» **DIRECTIVE A**: In the entries below, replace "zero-indexed" with "counted from zero" and leave everything else unchanged.

START SELECTED PASSAGE

You should go over and check out for the whole roster but I’ll say this for the piece’s author, the aptly named Jared Diamond: he put together a team with very few holes. There are obvious movie ball players that jump to mind: of course Ricky “Wild Thing” Vaughn (Charlie Sheen) will be the movie All-Stars’ closer; of course Roy Hobbs (Robert Redford) from “The Natural” will be in left field. But Diamond didn’t forget the obscure choices either. He’s got the legendary Benny “The Jet” Rodriguez (Mike Vitar) from “The Sandlot,” and he even put the titular monkey from Matt LeBlanc’s “Ed” as a utility player on the bench. Smart move: “Ed” may be one of the most hideous family movies ever committed to celluloid, but goddamn that monkey had a rocket for an arm.

Billy Chapel (Kevin Costner) from “For Love of the Game,” Jack Elliot (Tom Selleck) from “Mr. Baseball,” Henry Rowengartner (Thomas Ian Nicholas) from “Rookie of the Year,” they’re all here. I love baseball and I love baseball movies; a few years ago, I wrote a whole week’s worth of articles about real-life baseball All-Stars playing themselves onscreen. I could only think of one player who got snubbed: Bernie Mac’s Stan Ross from “Mr. 3000.” Granted, the Ross of the film is all washed up. But assuming we can get the Stan Ross of his prime — and since you’d only want a guy like Benny “The Jet” Rodriguez if you could have the version that became a sensation for the L.A. Dodgers after the events in the film — he’s an easy choice. The man had (almost) 3,000 hits and he’s a guaranteed hall of famer. I’d want him on the bench as my backup first baseman over Kelly Leak (Jackie Earle Haley) from “The Bad News Bears” who is a great player but is, all things considered, a little kid.

END SELECTED PASSAGE
START EXTRACTED ENTRIES

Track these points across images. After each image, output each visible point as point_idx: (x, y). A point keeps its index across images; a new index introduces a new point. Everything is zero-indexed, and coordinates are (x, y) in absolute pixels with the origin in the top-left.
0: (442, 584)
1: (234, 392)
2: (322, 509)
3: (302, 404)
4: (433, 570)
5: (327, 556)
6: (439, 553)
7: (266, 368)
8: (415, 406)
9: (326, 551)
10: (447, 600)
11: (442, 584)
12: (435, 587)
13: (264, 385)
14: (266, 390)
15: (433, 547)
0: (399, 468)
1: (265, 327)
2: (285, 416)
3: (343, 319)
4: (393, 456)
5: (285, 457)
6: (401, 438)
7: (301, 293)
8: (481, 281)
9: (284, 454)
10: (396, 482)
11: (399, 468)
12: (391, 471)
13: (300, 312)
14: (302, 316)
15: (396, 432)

END EXTRACTED ENTRIES

» **DIRECTIVE B**:
Answer these from the passage on the baseball movie roster:
(i) Which actor played Roy Hobbs in "The Natural"?
(ii) Which movie did the monkey on the bench come from?
(iii) Which player does the writer say was snubbed?

» **TASK ANSWER A**:
Track these points across images. After each image, output each visible point as point_idx: (x, y). A point keeps its index across images; a new index introduces a new point. Everything is counted from zero, and coordinates are (x, y) in absolute pixels with the origin in the top-left.
0: (442, 584)
1: (234, 392)
2: (322, 509)
3: (302, 404)
4: (433, 570)
5: (327, 556)
6: (439, 553)
7: (266, 368)
8: (415, 406)
9: (326, 551)
10: (447, 600)
11: (442, 584)
12: (435, 587)
13: (264, 385)
14: (266, 390)
15: (433, 547)
0: (399, 468)
1: (265, 327)
2: (285, 416)
3: (343, 319)
4: (393, 456)
5: (285, 457)
6: (401, 438)
7: (301, 293)
8: (481, 281)
9: (284, 454)
10: (396, 482)
11: (399, 468)
12: (391, 471)
13: (300, 312)
14: (302, 316)
15: (396, 432)

» **TASK ANSWER B**:
(i) Robert Redford
(ii) "Ed"
(iii) Bernie Mac's Stan Ross from "Mr. 3000"